Inderdaad. Maar hij mist kansen voor open doel. zegt de krant. Een andere kritikus dan de gevreesde Frank Rich van destijds schrijft dat Van Veen de Chaplin-achtige kant uit wil, maar met zijn zingen al veel verder is. Shirley Maclaine zag de voorstelling ook opnieuw. Herman:

„Ze houdt zich niet zo op de vlakte als. toen. Ze vindt dat ik gegroeid ben in vergelijking met de vorige situatie. Ik heb het gevoel dat ik de rest van mijn leven welkom ben in New York".
Seth Gaaikema ook in Carnegie Hall bij het Van Veen-concert tijdens een eigen toerneetje naar de VS en Canada voor Nederlandse clubs vindt dat Herman halverwege is. Ook hij zoekt het sterke punt voor Van Veen's Amerikaanse toekomst in de songs. Wél heeft hij opgemerkt dat er een aanzienlijke hoeveelheid Nederlanders in de zaal zat.


De bom


Het liedje 'De bom valt nooit' heeft Van Veen niet gezongen in New York.
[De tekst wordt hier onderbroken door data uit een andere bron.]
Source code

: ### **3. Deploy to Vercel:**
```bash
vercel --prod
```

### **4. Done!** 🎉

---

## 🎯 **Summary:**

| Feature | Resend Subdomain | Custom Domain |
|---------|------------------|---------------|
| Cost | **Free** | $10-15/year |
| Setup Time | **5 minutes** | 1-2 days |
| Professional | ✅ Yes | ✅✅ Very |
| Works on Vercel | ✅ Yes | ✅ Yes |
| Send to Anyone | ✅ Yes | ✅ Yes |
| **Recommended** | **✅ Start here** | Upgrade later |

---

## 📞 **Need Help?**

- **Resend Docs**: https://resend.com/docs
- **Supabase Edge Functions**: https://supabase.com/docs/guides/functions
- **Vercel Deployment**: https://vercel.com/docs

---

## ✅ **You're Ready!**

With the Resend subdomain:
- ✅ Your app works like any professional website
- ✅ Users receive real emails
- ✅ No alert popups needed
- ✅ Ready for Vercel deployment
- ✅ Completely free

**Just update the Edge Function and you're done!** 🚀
Dat hadden Nederlandse kranten dus niet mogen schrijven, vindt hij. „Wel heb ik in Carnegie Hall de bom laten ontploffen, aldus insiders en theatermensen, op de dag dat de Nederlandse regering, het plaatsingsbesluit rond de kerwapens bekend maakte".

Inmiddels staat hij in eigen land aan de top met zijn nieuwe elpee 'Signalen'. „Vijftien jaar is blij baar niet voor niets geweest", denkt hij. „Je komt niet net kijken. Misschien dat het effect van de film 'Ciske de Rat' ook meespeelt". Op die plaat staat het hitje 'Hilversum III'. Een tekst die niet van Herman van Veen zélf is. Willem Wilmink, een van zijn lijfschrijvers, is de auteur. De melodie is van oorsprong Duits: 'Lang schó nimma g'sehn'.